[Images with marked body landmarks]
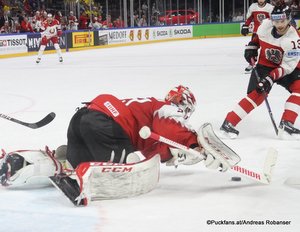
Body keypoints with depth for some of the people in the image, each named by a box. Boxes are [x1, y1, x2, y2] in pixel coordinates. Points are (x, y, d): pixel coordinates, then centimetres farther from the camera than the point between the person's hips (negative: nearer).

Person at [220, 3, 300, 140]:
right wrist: (251, 47, -1)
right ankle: (229, 123, -14)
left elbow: (286, 67, -26)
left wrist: (270, 79, -33)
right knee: (257, 94, -18)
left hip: (286, 67, 1)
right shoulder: (265, 25, -17)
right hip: (265, 65, -1)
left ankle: (286, 125, -20)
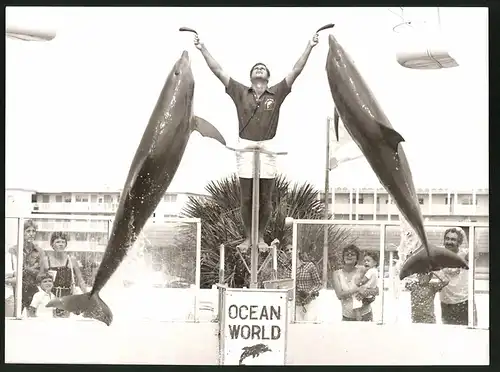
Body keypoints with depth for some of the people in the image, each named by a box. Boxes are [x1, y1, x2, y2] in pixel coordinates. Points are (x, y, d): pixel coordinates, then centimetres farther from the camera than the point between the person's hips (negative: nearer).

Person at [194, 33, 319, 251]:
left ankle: (261, 237, 18)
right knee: (246, 198, 4)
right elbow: (218, 71, 6)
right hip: (245, 148, 0)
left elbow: (296, 71, 2)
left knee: (265, 198, 5)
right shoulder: (240, 92, 6)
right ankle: (247, 237, 16)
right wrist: (203, 49, 3)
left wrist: (309, 47, -2)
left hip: (267, 149, 0)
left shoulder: (276, 93, 5)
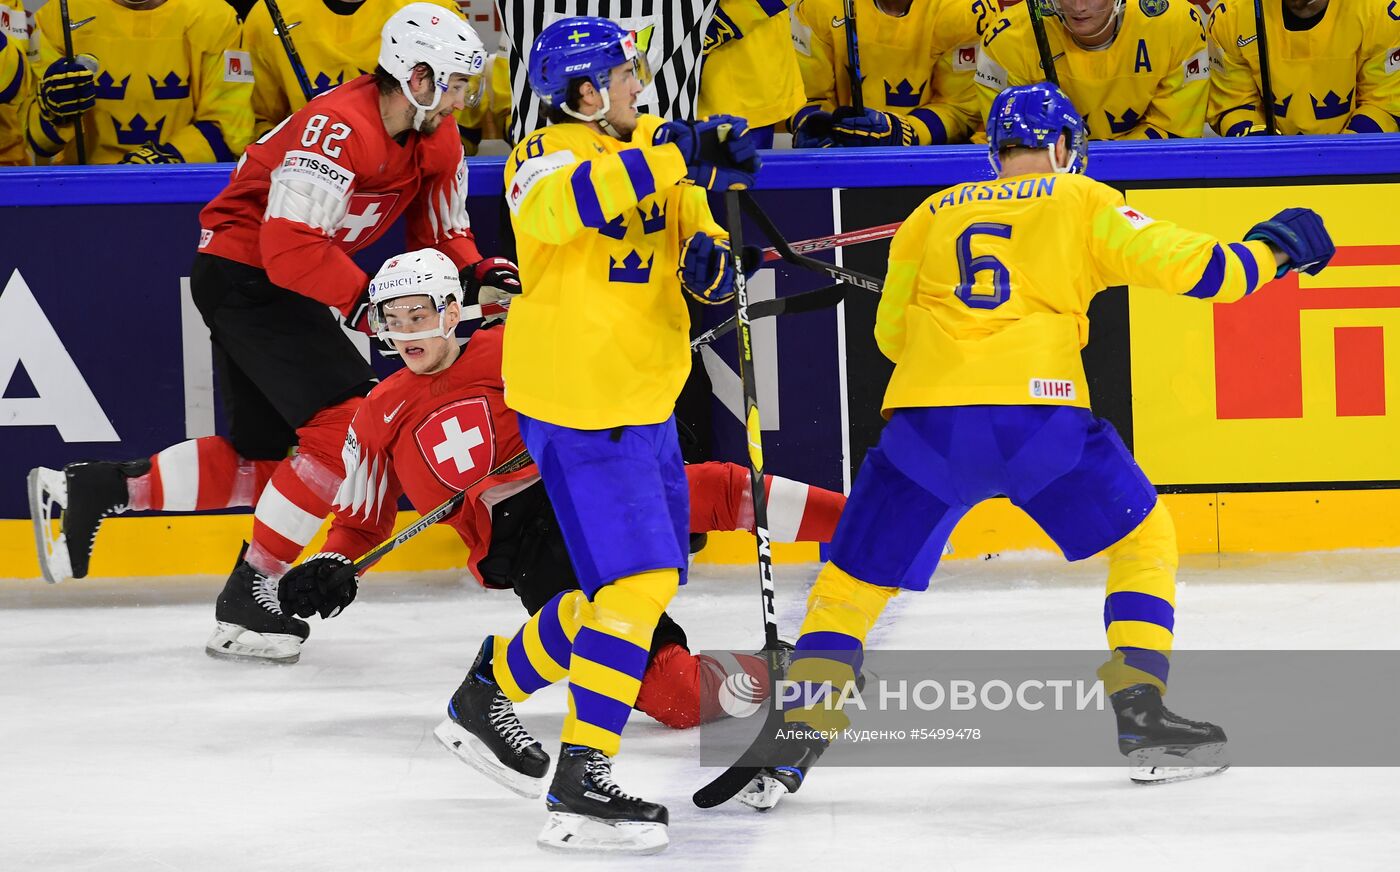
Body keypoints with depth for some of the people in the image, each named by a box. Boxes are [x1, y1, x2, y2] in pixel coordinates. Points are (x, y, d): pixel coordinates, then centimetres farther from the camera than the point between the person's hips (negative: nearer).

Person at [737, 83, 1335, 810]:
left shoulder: (932, 215, 23)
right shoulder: (1079, 202, 13)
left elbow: (891, 332, 27)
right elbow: (1177, 261, 5)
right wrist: (1268, 250, 21)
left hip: (925, 419, 2)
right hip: (1036, 412, -2)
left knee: (853, 579, 13)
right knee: (1144, 538, 19)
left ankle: (795, 742, -1)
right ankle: (1141, 718, 9)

[WORK ORDER]
Extract every line of the records above word for word, omitting the pictures.

[WRITTEN ANSWER]
Body keypoints with depth for some of the people in the image, each named by a box. Boxes are [x1, y1, x2, y2] in pixel coordinates. Points are (x, y, d): pixel coordinates, then centimetres farther from the camera than the point between the person's hips (negative: nearer).

Person at [220, 3, 300, 140]:
right wrist: (251, 47, -1)
right ankle: (229, 123, -14)
left elbow: (286, 67, -26)
left wrist: (270, 79, -33)
right knee: (257, 94, -18)
left hip: (286, 67, 1)
right shoulder: (265, 25, -17)
right hip: (265, 65, -1)
left ankle: (286, 125, -20)
Body keypoints with depth for some of the people in the image, each named by a box. Boxes are [x1, y1, x2, y2] in pixel coordinates. Points are (x, y, d): pixel coordinates, then centimetres farther from the camera than the point between the person's hips (negative: nearer).

Person at [194, 33, 319, 251]:
left ankle: (261, 237, 18)
right knee: (246, 198, 4)
right elbow: (218, 71, 6)
right hip: (245, 148, 0)
left elbow: (296, 71, 2)
left knee: (265, 198, 5)
right shoulder: (240, 92, 6)
right ankle: (247, 237, 16)
right wrist: (203, 49, 3)
left wrist: (309, 47, -2)
left hip: (267, 149, 0)
left shoulder: (276, 93, 5)
Body keypoints with depth for some of the people in the image, each named by a box. Boxes are [x1, y1, x2, y2] in pixel coordinates. Points are (x, y, d): pixel coordinates, then centimetres farther from the camera than the point between the person's hips (negative: nearer).

Person at [737, 83, 1335, 810]:
left shoulder: (932, 215, 23)
right shoulder: (1079, 202, 13)
left elbow: (891, 332, 27)
right elbow: (1177, 261, 5)
right wrist: (1268, 250, 21)
left hip: (925, 419, 2)
right hip: (1036, 412, -2)
left knee: (853, 579, 13)
right knee: (1144, 538, 19)
left ankle: (795, 742, -1)
right ankle: (1141, 718, 9)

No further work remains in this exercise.